Supported languages¶

ricelang detects 50+ labels in total. Some come from a trained fastText classifier (Latin and Myanmar block — shared scripts); the rest come from Unicode-script rules (one language per script — no ML needed).

Trained classifier (25 labels)¶

These use the bundled pdsdetect.ftz model (~1.8 MB). All scored 99.2–100% on held-out validation.

Myanmar region¶

Label	Language	Notes
`mya`	Burmese (Unicode)	Myanmar script
`zgi`	Burmese (Zawgyi)	Legacy encoding — not a separate language; use `cvt2uni()`
`ksw`	S'gaw Karen	Myanmar script
`pwo`	Pwo Western Karen	Myanmar script
`kvq`	Geba Karen	Myanmar script (non-Roman version)
`cnh`	Hakha Chin (Lai)	Latin script
`cfm`	Falam Chin	Latin script
`ctd`	Tedim Chin	Latin script
`eky`	Eastern Kayah	Kayah Li script (also handled by Unicode rule)
`shn`	Shan (Tai Yai)	Myanmar block, Shan extension subrange
`kac`	Jingphaw (Kachin)	Latin script
`mnw`	Mon	Myanmar script

Broader SE / South Asia¶

Label	Language
`eng`	English
`hin`	Hindi
`khm`	Khmer
`lao`	Lao
`msa`	Malay
`tam`	Tamil
`tgl`	Tagalog
`tha`	Thai
`vie`	Vietnamese
`zho`	Chinese

Regional & script variants¶

Label	Language
`ban`	Balinese (Latin)
`hnn`	Hanunoo
`sun`	Sundanese (Latin)

Script-rule freebies (27 labels)¶

These are detected by Unicode-block check alone — no ML, no training data needed. Accurate by construction (deterministic).

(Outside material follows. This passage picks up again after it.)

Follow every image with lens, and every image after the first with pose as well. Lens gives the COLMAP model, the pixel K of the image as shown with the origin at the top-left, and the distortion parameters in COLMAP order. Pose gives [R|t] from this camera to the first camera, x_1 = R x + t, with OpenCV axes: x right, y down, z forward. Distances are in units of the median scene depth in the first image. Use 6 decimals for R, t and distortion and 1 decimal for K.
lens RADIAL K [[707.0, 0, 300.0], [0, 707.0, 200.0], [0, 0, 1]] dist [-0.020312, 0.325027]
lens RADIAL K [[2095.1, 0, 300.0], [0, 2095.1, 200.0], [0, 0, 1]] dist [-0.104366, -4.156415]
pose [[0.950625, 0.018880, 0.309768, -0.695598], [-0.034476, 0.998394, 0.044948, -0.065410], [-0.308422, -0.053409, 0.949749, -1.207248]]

Already in the trained set, but caught by rule first (faster)¶

hin Devanagari · tam Tamil · tha Thai · lao Lao · khm Khmer · eky Kayah Li · zho CJK

New labels added via script rule¶

Label	Language	Script block
`kor`	Korean	Hangul (U+AC00–D7AF)
`jpn`	Japanese	Hiragana + Katakana
`ell`	Greek	Greek + Greek Extended
`heb`	Hebrew	Hebrew + presentation forms
`hye`	Armenian	Armenian
`kat`	Georgian	Georgian
`amh`	Amharic	Ethiopic
`sin`	Sinhala	Sinhala
`bod`	Tibetan	Tibetan
`chr`	Cherokee	Cherokee
`nqo`	N'Ko	N'Ko
`mon`	Mongolian (traditional script)	Mongolian
`vai`	Vai	Vai
`ff`	Fulani (Adlam)	Adlam
`mww`	Hmong	Pahawh Hmong
`bax`	Bamum	Bamum
`lep`	Lepcha	Lepcha
`lif`	Limbu	Limbu
`saz`	Saurashtra	Saurashtra
`bug`	Buginese	Buginese
`jav`	Javanese (script)	Javanese
`cjm`	Cham	Cham
`mni`	Meetei (Manipuri)	Meetei Mayek
`nod`	Lanna (Northern Thai)	Tai Tham
`sat`	Santali	Ol Chiki
`khb`	Tai Lue	New Tai Lue
`tdd`	Tai Nüa	Tai Le

Adding more monopoly-script languages is a one-line addition to SCRIPT_RULES in ricelang/scripts.py — see Hierarchical detector.

Languages not supported¶

The following are deliberately omitted because text-only character-n-gram detection cannot meaningfully distinguish them from a sibling language already in the set (the text is often literally identical):

Indonesian (ind) — shares ~80% vocabulary with msa. "Terima kasih" is grammatical Malay and grammatical Indonesian.
Rakhine (rki) — uses the same Myanmar script as mya and many short phrases are interchangeable.
Chinese Traditional (zho_hant) — most characters are identical to Simplified; the difference only shows up on a small set of specific characters.

For these cases, caller-side metadata (region, user profile, surrounding text) is the right disambiguator, not the model.

Mon detection¶

mnw is sourced from the Mon Wikipedia dump (135k paragraphs), not YouVersion (Mon has no Bible on the platform). All other trained labels come from YouVersion Bible scrapes.